Fortunately, along with its forward thrust, which granted, isn’t anywhere near as jaw-dropping as those just-noted all-electric crossovers, the Venza is a commendable handler, but as capable as it is through a curving canyon road, it’s primarily been set up for comfort and ride quality. Smooth is the name of the Venza’s game, to the point that I’m willing to bet that its ride is one of the best in its class.
Venza Limited makes it easy to get comfortable
It helps that the driver’s seat is comfortable too, with plenty of adjustment. I found it pleasantly surprising that this top-line Venza Limited provides four-way lumbar support, plus the three-way heatable and cooling seats worked as needed. The single-temperature heated steering wheel didn’t warm all the way around like some others, but it kept hands toasty from the two o’clock to four o’clock positions on the right side, and the eight to 10 o’clock positions on the left, with some heat bleeding off towards the centres to eliminate any early morning icy chill. Good enough.

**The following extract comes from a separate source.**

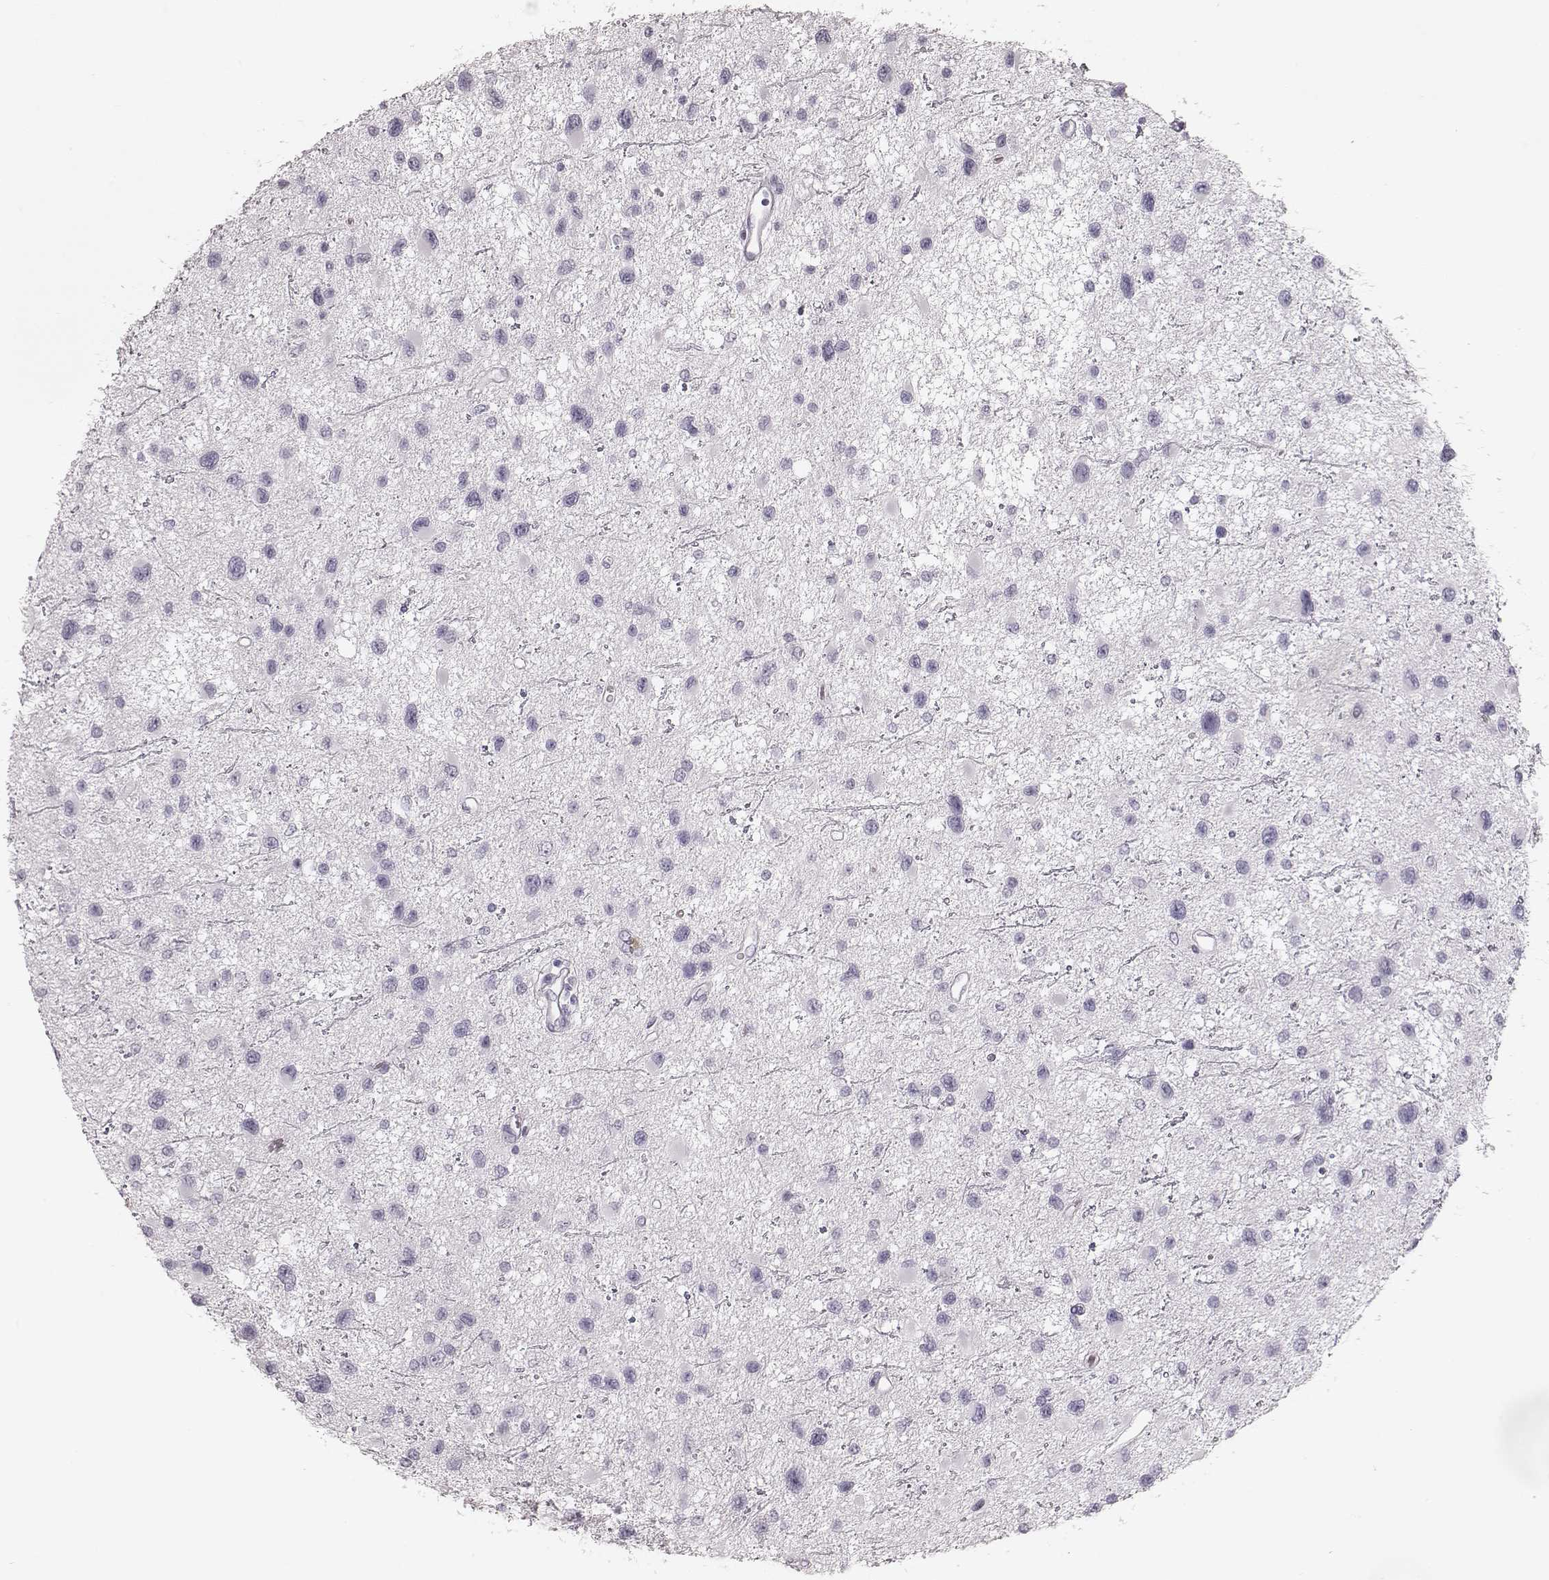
{"staining": {"intensity": "negative", "quantity": "none", "location": "none"}, "tissue": "glioma", "cell_type": "Tumor cells", "image_type": "cancer", "snomed": [{"axis": "morphology", "description": "Glioma, malignant, Low grade"}, {"axis": "topography", "description": "Brain"}], "caption": "DAB (3,3'-diaminobenzidine) immunohistochemical staining of human glioma exhibits no significant positivity in tumor cells. (Brightfield microscopy of DAB IHC at high magnification).", "gene": "ELANE", "patient": {"sex": "female", "age": 32}}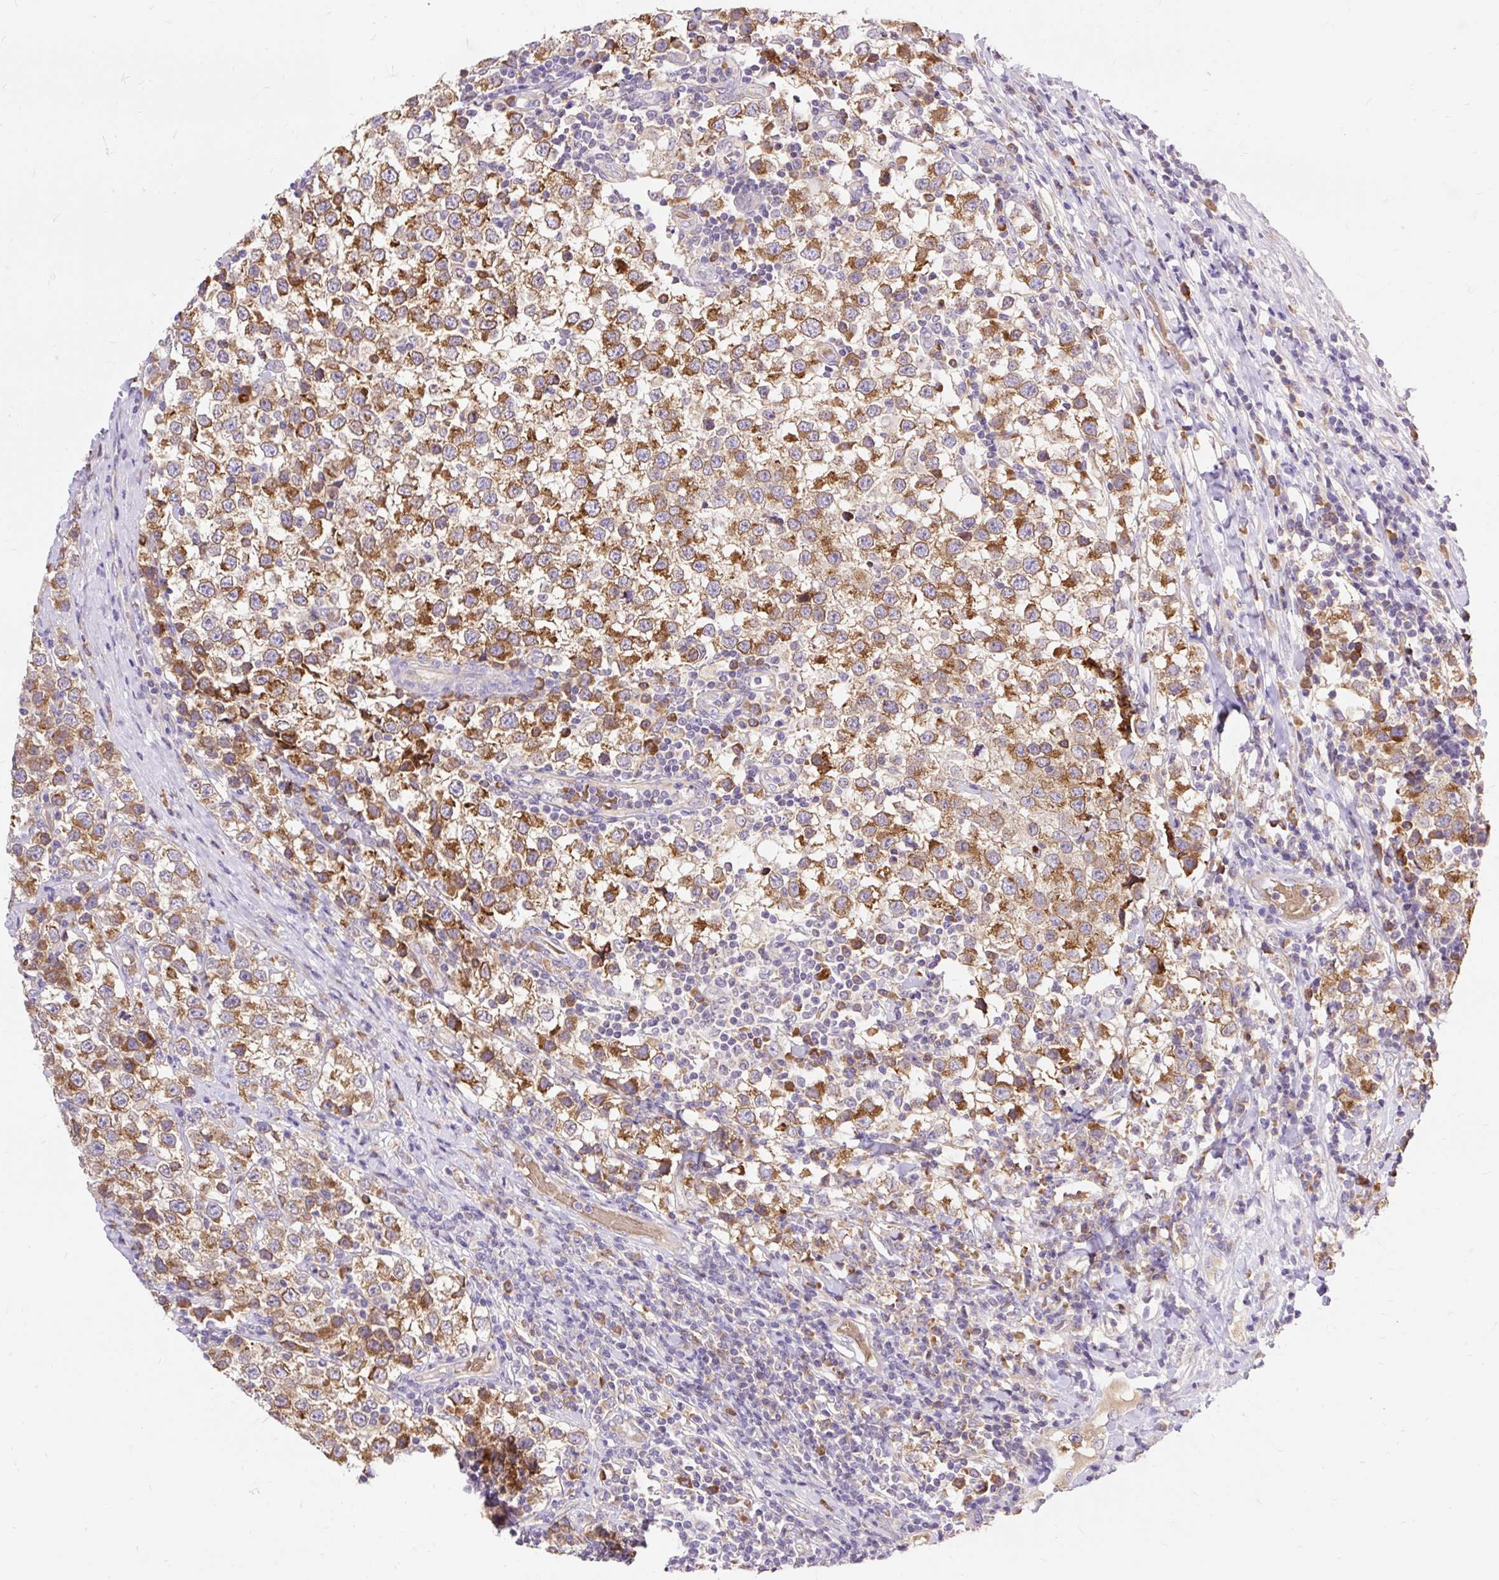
{"staining": {"intensity": "moderate", "quantity": ">75%", "location": "cytoplasmic/membranous"}, "tissue": "testis cancer", "cell_type": "Tumor cells", "image_type": "cancer", "snomed": [{"axis": "morphology", "description": "Seminoma, NOS"}, {"axis": "topography", "description": "Testis"}], "caption": "Seminoma (testis) stained with DAB (3,3'-diaminobenzidine) immunohistochemistry demonstrates medium levels of moderate cytoplasmic/membranous staining in about >75% of tumor cells.", "gene": "SEC63", "patient": {"sex": "male", "age": 34}}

The just-mentioned seat ventilation gets forced through perforated SofTex pleather centre front seat panels, incidentally, while solid SofTex covers each bolster and headrest. SofTex is Toyota-speak for breathable man-made leatherette, by the way, looking and feeling so much like the real deal that I needed to verify whether or not it was genuine leather on the automaker’s website.

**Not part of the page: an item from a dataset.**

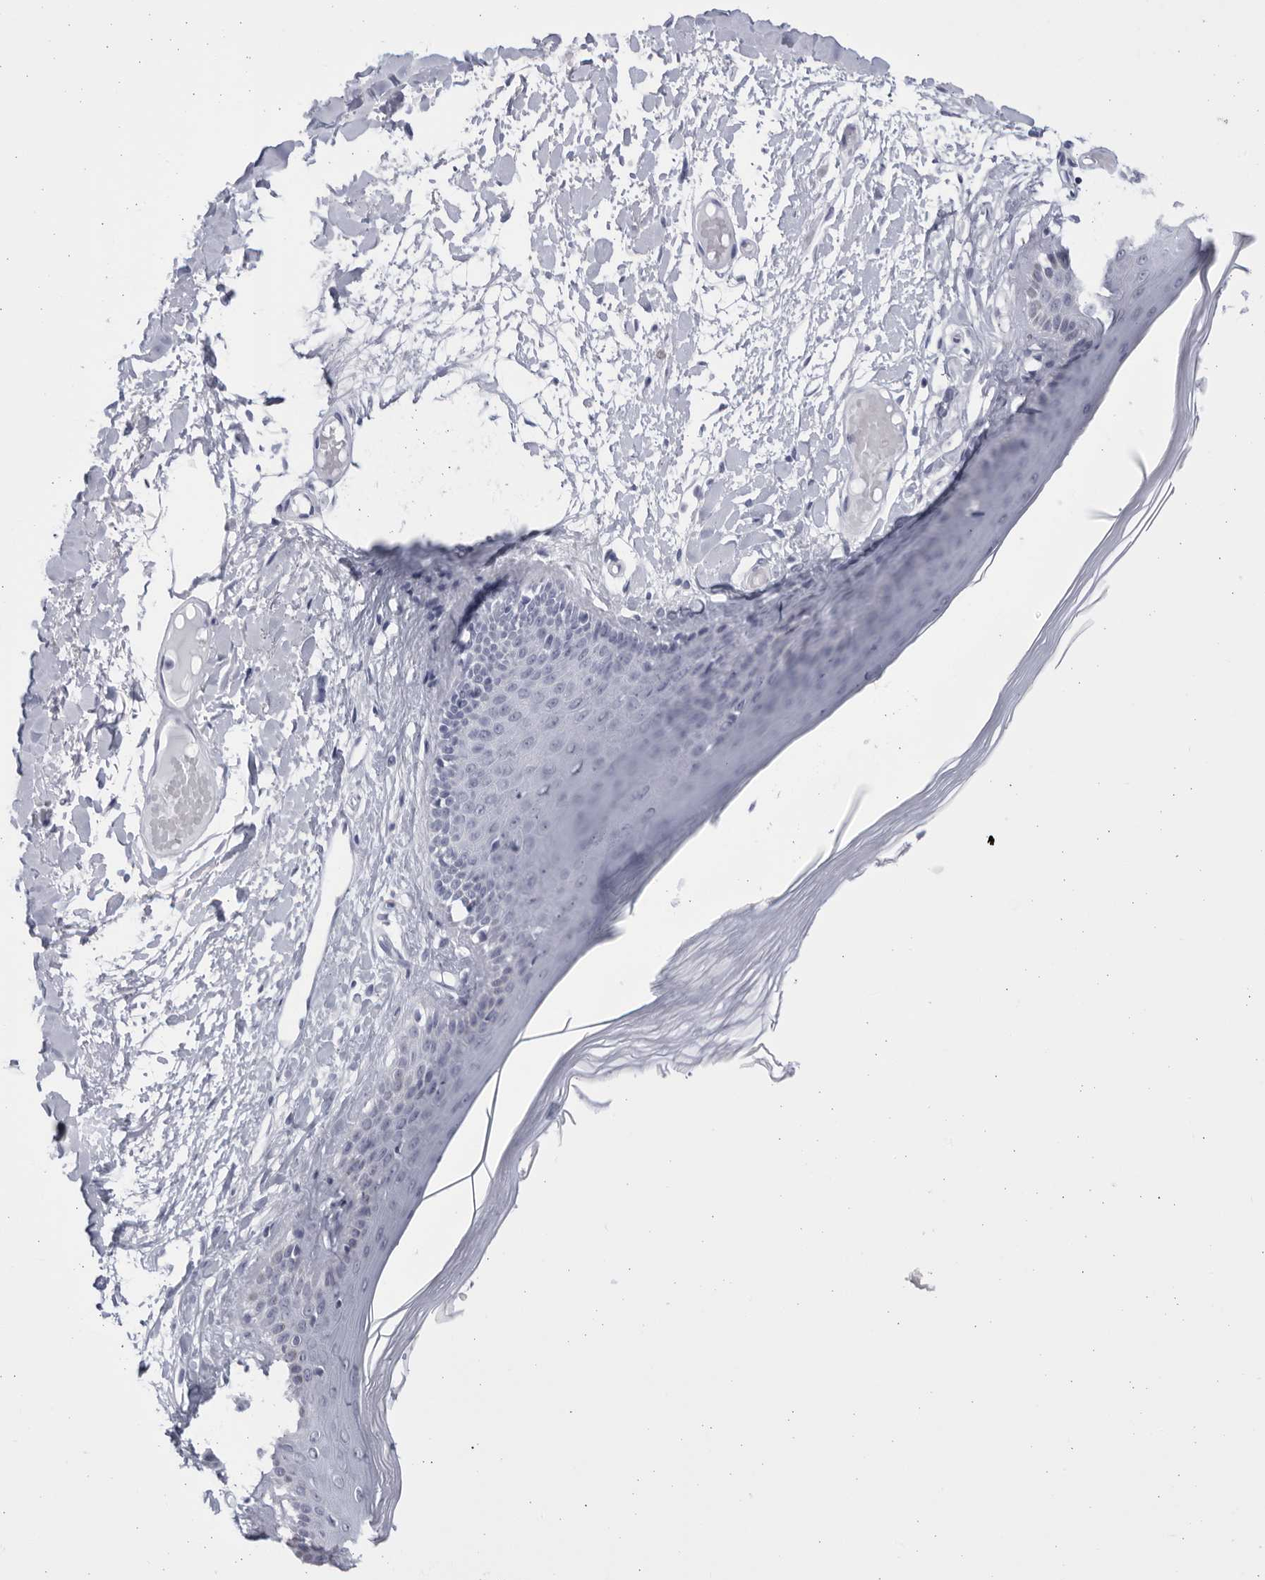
{"staining": {"intensity": "weak", "quantity": "<25%", "location": "nuclear"}, "tissue": "skin", "cell_type": "Epidermal cells", "image_type": "normal", "snomed": [{"axis": "morphology", "description": "Normal tissue, NOS"}, {"axis": "topography", "description": "Vulva"}], "caption": "Immunohistochemistry micrograph of unremarkable skin: human skin stained with DAB demonstrates no significant protein staining in epidermal cells.", "gene": "CCDC181", "patient": {"sex": "female", "age": 73}}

The three rear seating positions are very accommodating as well, especially the two outboard window seats, which also boast heatable cushions. Additional rear passenger equipment includes air vents on the backside of the front console, plus two USB-A ports for connecting devices. A large centre armrest folds down in the middle, revealing two integrated cupholders.
Cargo flexibility isn’t the Venza’s strongest suit
A powered rear liftgate opens up to a large cargo area, including a sizeable spot to stow items below the cargo floor, next to the compact spare tire. As noted earlier, the rear seatbacks fold down in the usual 60/40 configuration, which once again is my only complaint, being that I prefer a 40/20/40 split so that skis can be laid down the middle and rear passengers more comfortably placed by the window seats, an important issue if you’re a parent and have to coax one less comfortable child into the centre position without heat on the way home from the slopes.
A good way to deal with any backseat complaints is to crank the excellent JBL audio system, something I did regularly despite mostly driving alone, albeit the interior’s pièce de résistance is the fabulously large, slightly opaque powered panoramic sunroof overhead, which features a nifty powered cloth sunshade. Then again, the digital rearview mirror is pretty trick too. I’m seeing more and more of these handy devices on upscale Toyotas, plus with some other brands. It allows you to see past any heads popping up from the rear seating area, not to mention cargo piled behind, resulting in a much clearer view of the rearward road. Just be careful to also use the regular rearview camera in the infotainment system when backing up, as objects in the digital mirror appear closer than they really are, plus low sports cars can disappear altogether. Also, the digital mirror can get overwhelmed by headlights at night, so I switched back to its conventional auto-dimming function when the sun went down.
As you can probably tell, I couldn’t find much fault with the latest 2022 Venza, and like last year’s version, I highly recommend it for those that prioritize comfort, refinement, reliability and fuel economy. That Toyota’s digital interfaces are well designed and easy to use is just another bonus. The Japanese automaker should truly be selling more of these than they do.